白い花の舞い散る時間著者 : 友桐夏
◆内容◆
顔も名前も知らないチャット仲間のアイリス、シャドウ、ララ、ミスティー、そしてミズキ。彼女たちが知る情報は、同じ塾に通う高校生ということだけ。そんな彼女たちがアイリスの呼びかけで、実際に会うことになった。オフ会の場は、人里から離れた古い洋館『ムラサキカン』。匿名性を保つため、新たな名を振り分けていくが、その場に現れたのは…?偶然か必然か、少女たちの運命は動き出す!2005年度コバルトロマン大賞受賞。
◆感想◆
初コバルト文庫です。こちら系の本は自分はまず読まないのですが、あちこちのレビューサイトにて異端な作品で、評価の落差が激しい問題作として取り上げられているのを見て読んでみました。
リリカルミステリーという副題通り、前半リリカル、後半ミステリと、この上なくはっきりと分かれている作品でした。コバルト文庫を好んで読む人にとっては相当衝撃的な作品なのでしょう。リリカルを求めて読むと痛い目に会う、という作品でした。自分のように、初コバルト本には全くもって向いていないです。

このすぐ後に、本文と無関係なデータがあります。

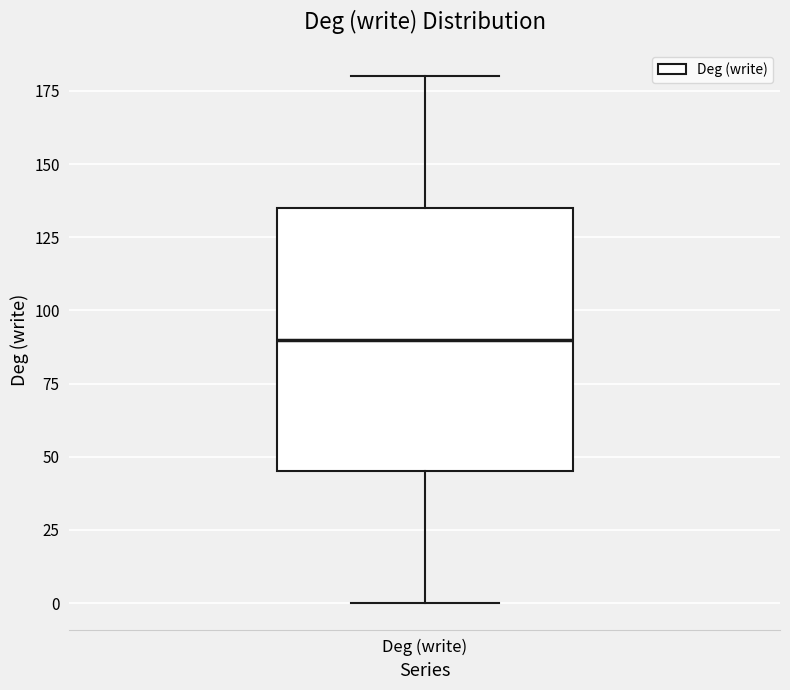

Read this box plot against the y-axis: the position of the median line, the range covered by the box, and the ends of both whiskers. The values are not printed on the chart, so give them approximately, as read against the axis.

median 90, box 45 to 135, whiskers 0 to 180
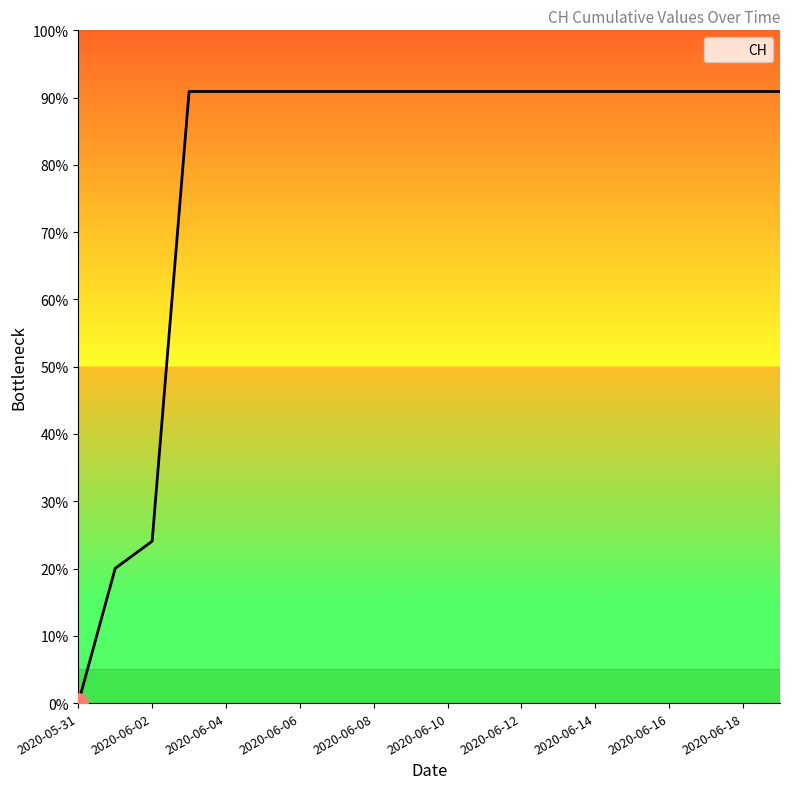

Does the chart have visible grid lines?

No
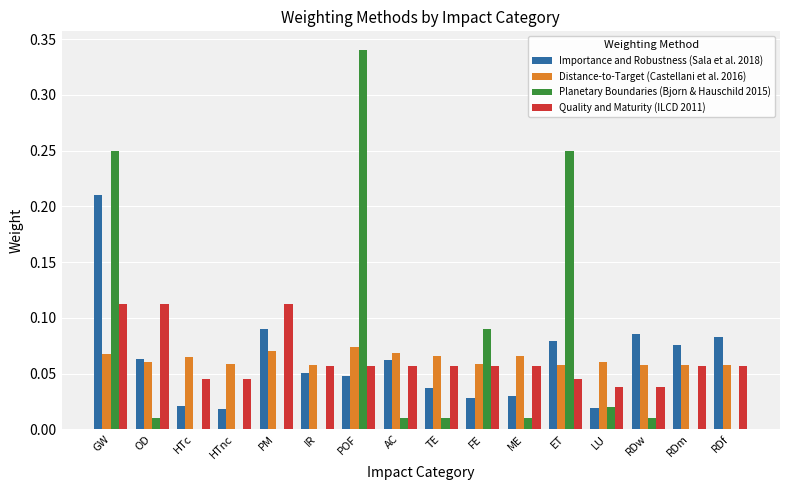

Is the value of Importance and Robustness (Sala et al. 2018) at RDm greater than the value of Quality and Maturity (ILCD 2011) at LU?

Yes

前半のリリカル部分は結構楽しめました。「これがコバルトかぁ」と少しコバルトの魅力にはまりそうになった所に、それを全て(いい意味で?)ぶち壊す後半のまさかの展開。
これは問題作と言われるのも無理はない。ただ、問題作がイコール面白いとは言い難い。後半のぶち壊しは衝撃ではあるが自分的にはリリカルパートでそのまま突っ走って欲しかった。ぶち壊せば良いってもんじゃ……。
辛口評価(6/10)
コバルト好きで、普通のコバルトに飽きつつある人にはお勧めかな。